The agency noted different ways the administration has worked to help nursing homes and said its focus now was on ensuring that residents and staff would “immediately” have access to a vaccine once approved. But it also added that facilities “bear the primary responsibility for keeping their residents safe.”
“Many times, the likely causes of nursing home outbreaks are simply nursing homes failing to comply with basic infection control rules,” the statement said.
But Konetzka said her research has shown that nursing home quality has no significant effect on cases and deaths once community spread is factored in. “It’s not like the high-quality facilities have figured out how to do things better,” she said. Other academic experts have reached similar conclusions.
Highly rated by Medicare, St. Paul Elder Services in Kaukauna, Wis., has had 72 COVID-19 cases among residents and 74 among staff, according to its Facebook page. The first case among residents was Aug. 19, and 15 have died, said the facility’s president, Sondra Norder.
“The outcomes are really not much different here than they were in New York back earlier in the pandemic,” Norder said. “It’s been called the perfect killing machine of the elderly, especially those who live in congregate settings.” Kaukauna is a small city about 100 miles north of Milwaukee.
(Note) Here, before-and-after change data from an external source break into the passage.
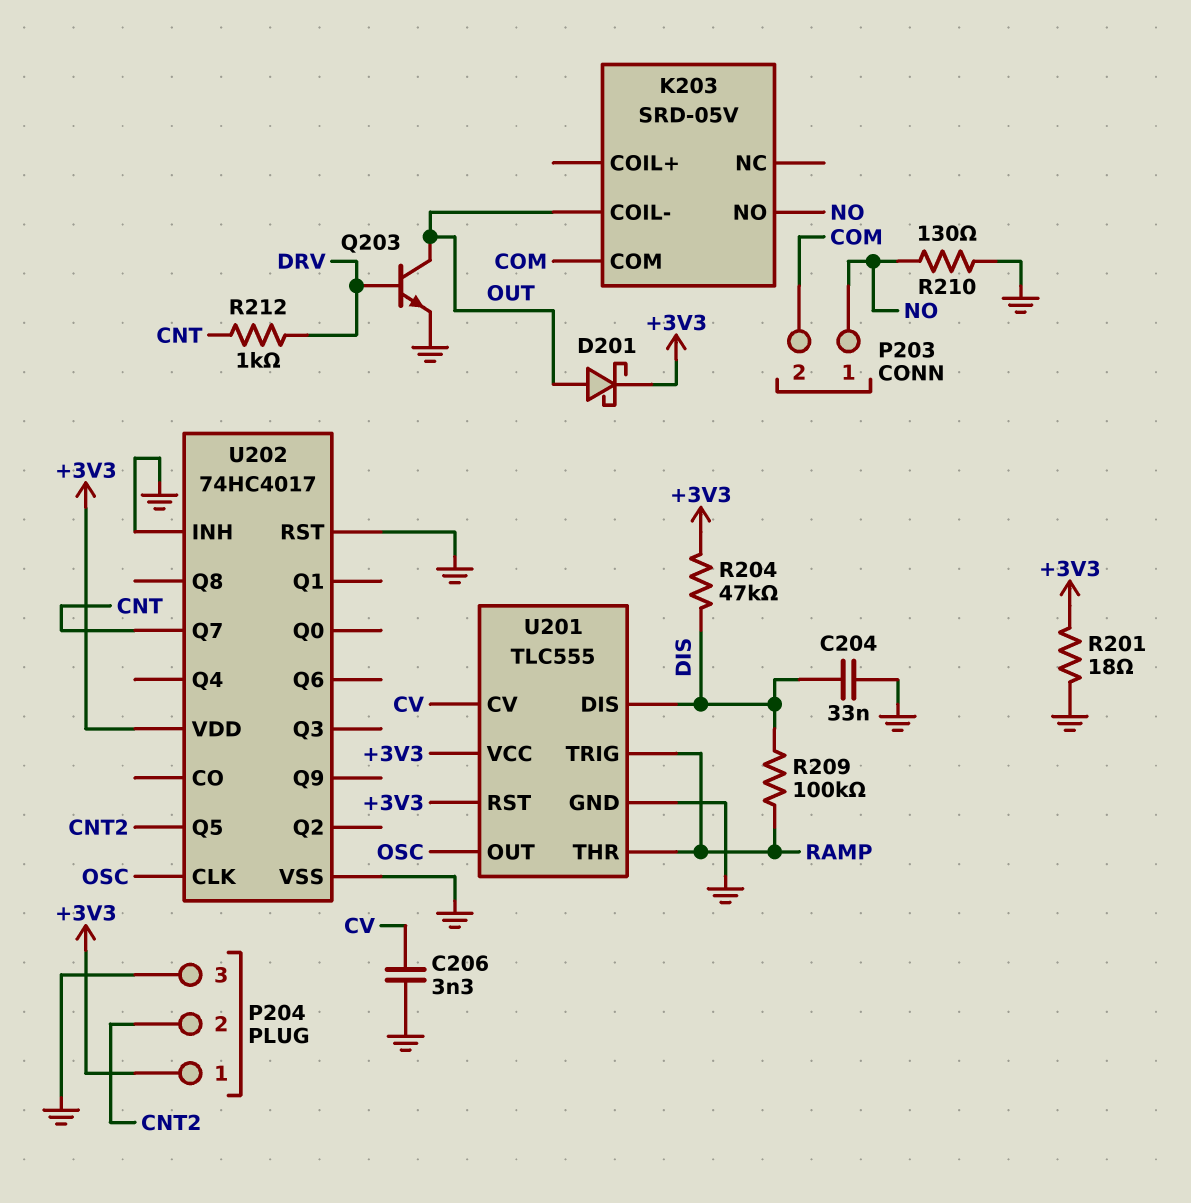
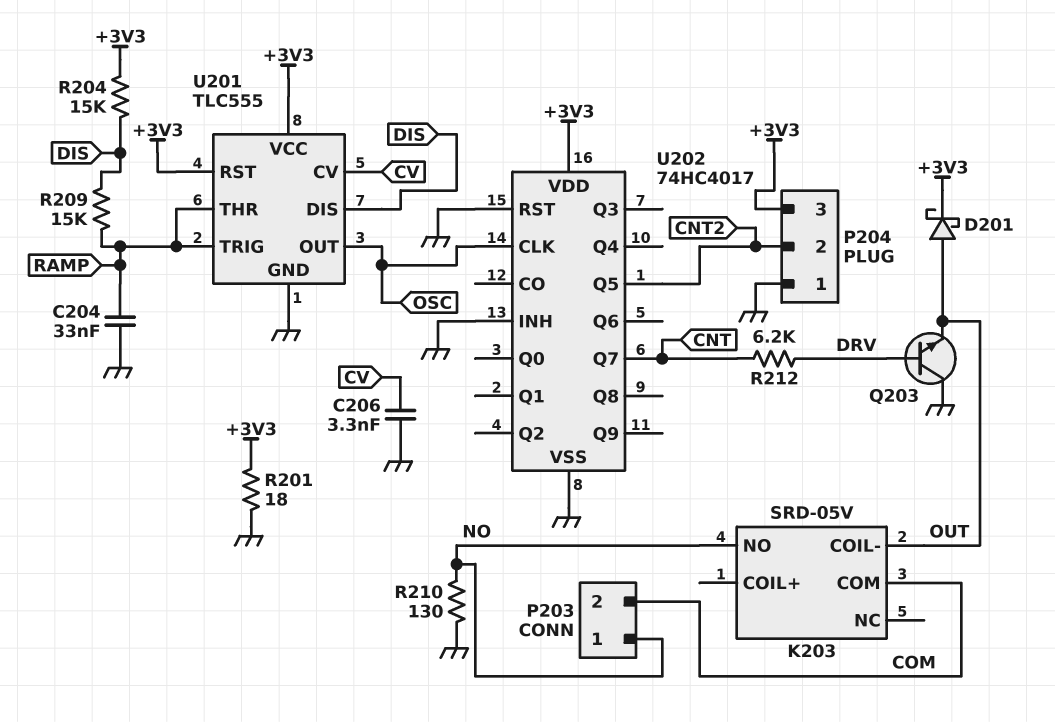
C204: 33nF (DIS, GND) -> 33nF (GND, RAMP)
P204 pin 1: +3V3 -> GND
P204 pin 3: GND -> +3V3
Q203: NPN (B DRV, C OUT, E GND) -> NPN (B DRV, C GND, E OUT)
R204: 47k (+3V3, DIS) -> 15k (+3V3, DIS)
R209: 100k (DIS, RAMP) -> 15k (DIS, RAMP)
R212: 1k (CNT, DRV) -> 6.2k (CNT, DRV)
The study, based on data reported by nursing homes to the government, also raised other concerns:
- For the week ending Oct. 25, about 1 in 6 nursing homes in surge states did not report having tested staff the prior week. Government requirements call for staff testing at least weekly in areas where the virus is spreading.
- During the same period, nearly 1 in 5 nursing homes reported shortages of basic protective supplies such as masks and gowns.
- Nearly 1 in 4 facilities reported a nurse staffing shortage.
Most of the states in the study are in the middle and northern tiers of the country.
The Commons, a senior living community in Enid, Okla., that includes a nursing home, is in a coronavirus hot spot. The oil and gas hub has a positive rate approaching 18%. A local mask mandate has twice been shot down, said Steven Walkingstick, chief executive of the Commons.
“From my standpoint, a mandate unfortunately is needed,” said Walkingstick. “I don’t want the government involved, but evidence has shown we are not going to do this voluntarily.”
Walkingstick said he believes the U.S. has gotten better at saving the lives of COVID-19 patients, but not at keeping the virus out of nursing homes.
Thorson, head of the Fort Dodge facility, said it takes a lot of effort to try to keep the virus out, and it’s demoralizing to see it break through.
“Don’t forget about us, because we are still here, doing the best we can in rural areas,” she said.
The 20 states analyzed in the study were Alaska, Arkansas, Iowa, Idaho, Indiana, Kansas, Kentucky, Minnesota, Missouri, Montana, Nebraska, New Mexico, North Dakota, Ohio, Oklahoma, South Dakota, Utah, Wisconsin, West Virginia and Wyoming. They were selected because they’re now seeing their highest hospitalization rates for COVID-19.